Descrição da tarefa: Prossiga o texto dirigido às estrelas sobre os filósofos que declaram que Deus não existe, a partir do ponto em que ele se interrompe.

Texto fornecido:

Dar-se-á que haja leis inteligentes? Forças directoras? Nunca, jamais. Laborais
num erro insigne, ó estrelas do infinito! sois vítimas do mais ridículo
ilusionismo...
Escutai, pois: no fundo dos vastos desertos siderais,
dormita obscuro um pequenino globo desconhecido. Não tendes acaso percebido,
uma por outra vez, entre as miríades de estrelas que branqueiam a Via-Láctea,
uma estrelinha de ínfima grandeza?
Pois bem, essa estrelinha, como vós, é também um sol e
em torno dele rolam algumas miniaturas de mundos tão pequeninos que rolariam
quais grãos de areia, na superfície de um de vós. Ora, sobre um dos mais
microscópicos planos desses microscópicos mundículos, há uma raça de
racionalistas e, no seio da raça, um núcleo de filósofos que acabam de declarar
positivamente, ó magnificências! – que o vosso Deus não existe.
Soberbos pigmeus levantaram-se na ponta dos pés,
pensando ver-vos assim de mais perto. Eles vos acenaram para que vos
detivésseis e proclamaram, em seguida, que os ouvísseis e que toda a Natureza
estava com eles. Alto e bom som, se proclamam os intérpretes únicos dessa
Natureza imensa. A lhes darmos crédito, pertence-lhes, doravante, o ceptro da
razão e o futuro do pensamento humano está nas suas mãos. Firmemente
convencidos estão eles, não só da verdade, mas, sobretudo, da utilidade de sua
descoberta e da benéfica influência resultante para o progresso desta pequena
humanidade. Ao demais fizeram constar que todos quantos lhes não
compartilhassem a opinião estavam em contradita com a ciência natural e que a
melhor qualificação cabível a esses dissidentes retardatários é de ignorantes
obcecados. Não vos exponhais, portanto, a serdes tão desfavoravelmente julgadas
por esses senhores, ó portentosas estrelas!

Informações fornecidas:

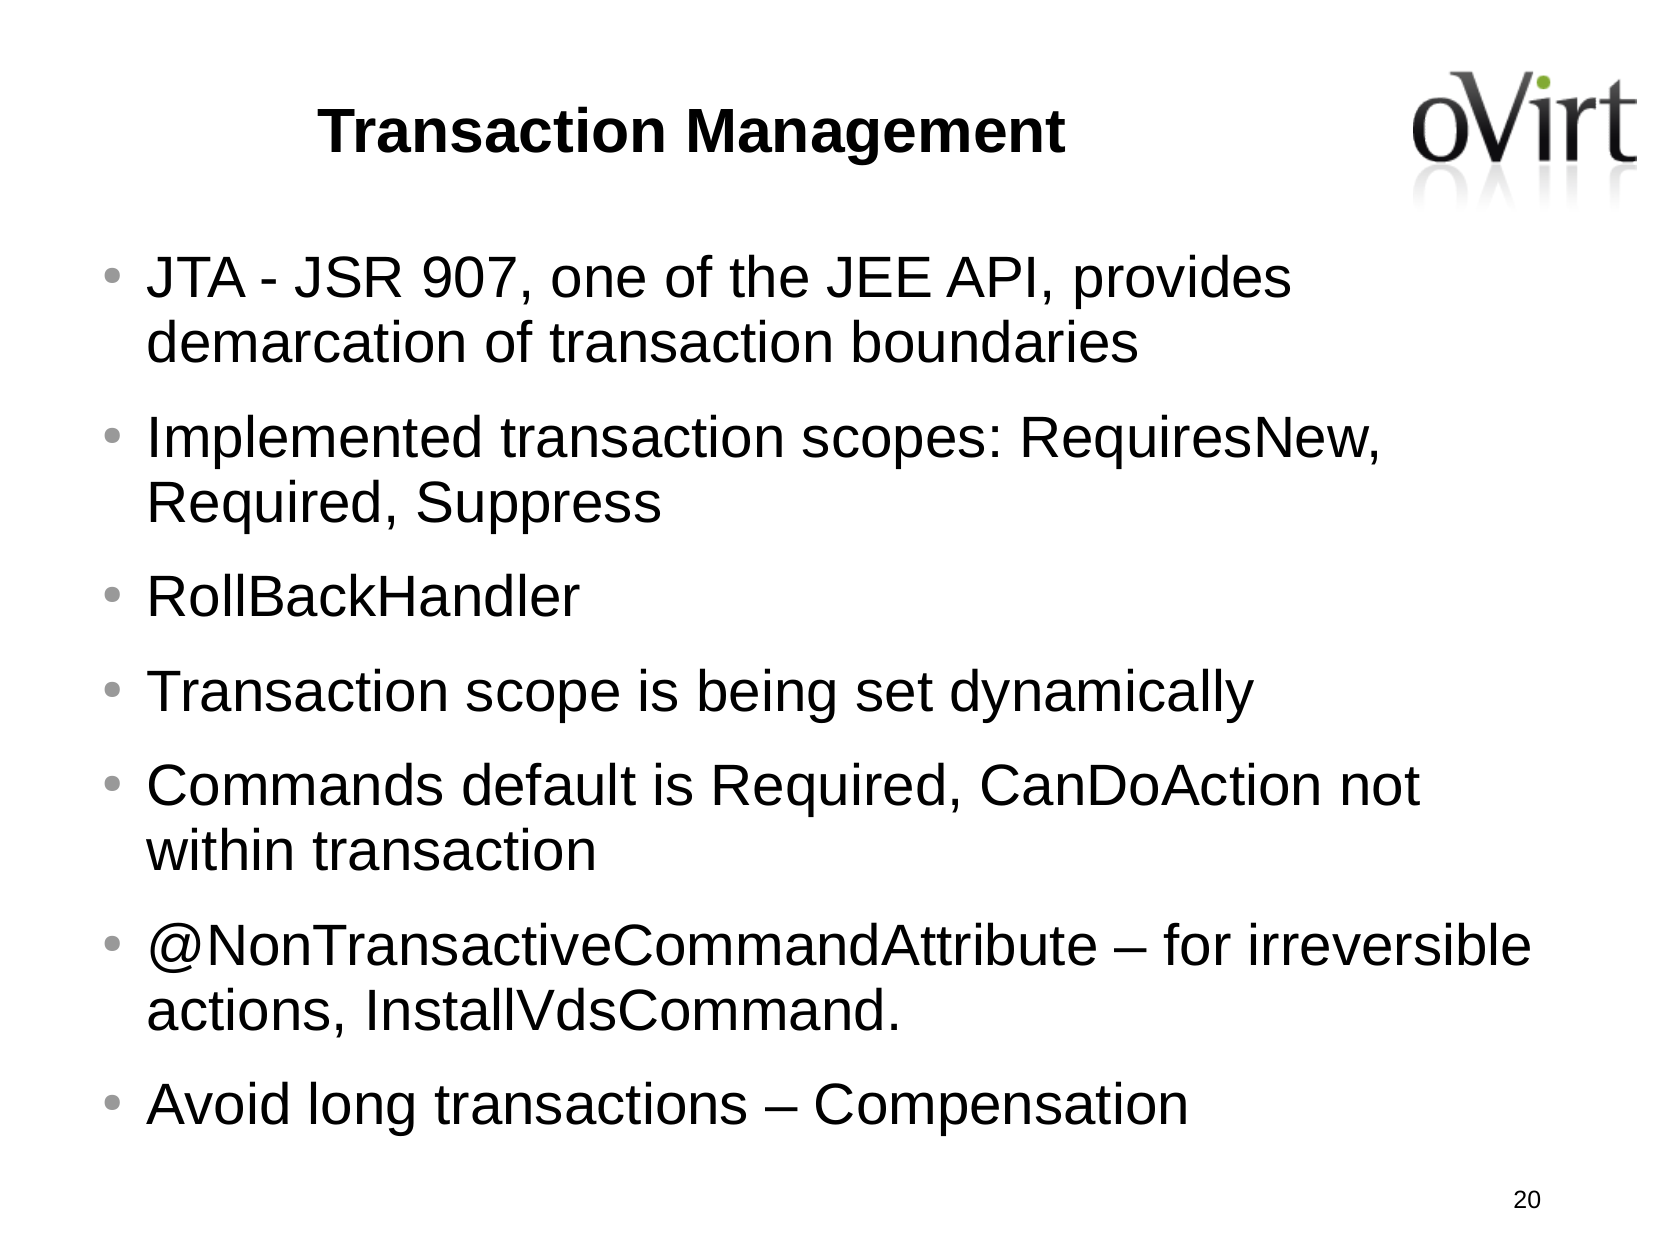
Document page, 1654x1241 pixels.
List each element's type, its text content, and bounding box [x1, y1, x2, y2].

title Transaction Management [82, 37, 1303, 226]
picture [1413, 63, 1637, 212]
list JTA - JSR 907, one of the JEE API, provides demarcation of transaction boundaries Implemented transaction scopes: RequiresNew, Required, Suppress RollBackHandler Transaction scope is being set dynamically Commands default is Required, CanDoAction not within transaction @NonTransactiveCommandAttribute – for irreversible actions, InstallVdsCommand. Avoid long transactions – Compensation [86, 244, 1576, 1138]
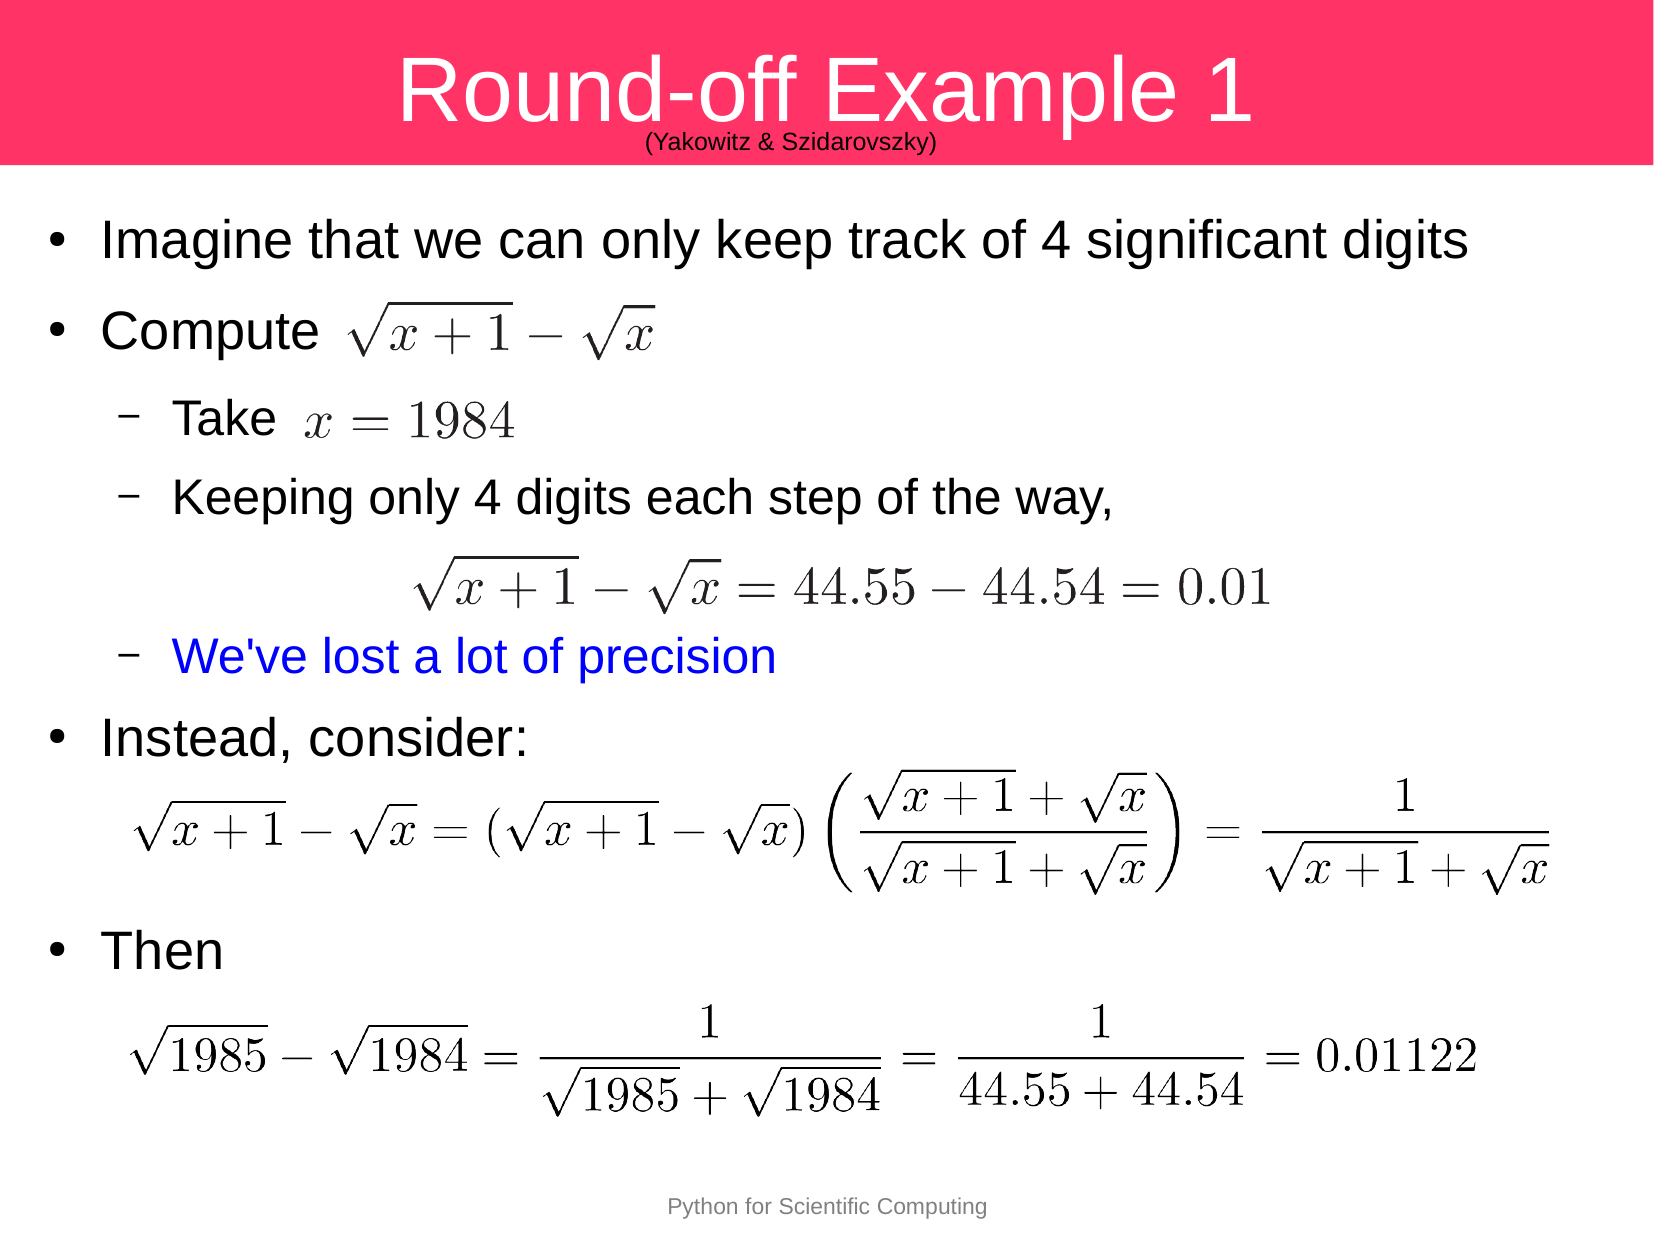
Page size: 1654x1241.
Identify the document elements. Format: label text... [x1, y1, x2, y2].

picture [111, 766, 1557, 902]
picture [323, 297, 665, 368]
list Imagine that we can only keep track of 4 significant digits Compute Take Keeping only 4 digits each step of the way, We've lost a lot of precision Instead, consider: Then [30, 210, 1621, 1186]
title Round-off Example 1 [82, 31, 1571, 148]
picture [130, 1004, 1476, 1117]
picture [389, 551, 1279, 622]
picture [299, 396, 522, 445]
text_box (Yakowitz & Szidarovszky) [630, 120, 1231, 163]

Resultado:
Procedei de maneira a distinguir o nosso imperceptível
sol, o nosso átomo terrestre, a nossa vermínea racionalidade e, aderindo a esta
declaração capital, paralisai o mecanismo do Universo e com ele a dimensão e
harmonia; substituí o movimento pelo repouso, a luz pela treva, a vida pela
morte e, depois, quando toda a capacidade intelectual for aniquilada, todo o
idealismo banido da Natureza, suprimida toda a lei, atrofiada toda a força, o Universo
se pulverizará, vós vos dispersareis em pó no bojo da noite infinita, e se o
átomo terrestre ainda subsistir, os senhores filósofos, últimos viventes,
estarão satisfeitos. Não mais se poderá dizer que haja inteligência na
Natureza.
/...
(i) Kraft und Steft; 8º.
(ii) Quanto mais aprofunda o homem os segredos da
Natureza, mais se lhe desvenda a universalidade do plano eterno. “Si stelles,
fixae – diz Newton (Phil. nat Principia math, Scholgen) –, sint centra similium
systematum, hoec omnia simili consilio constructa suberunt uniuns dominio”. –
Cf. também Képler, Harmonices Mundi.
Camille Flammarion, Deus na Natureza –
Primeira Parte, A Força e a Matéria II – O Céu 3 de 3, 13º fragmento da obra.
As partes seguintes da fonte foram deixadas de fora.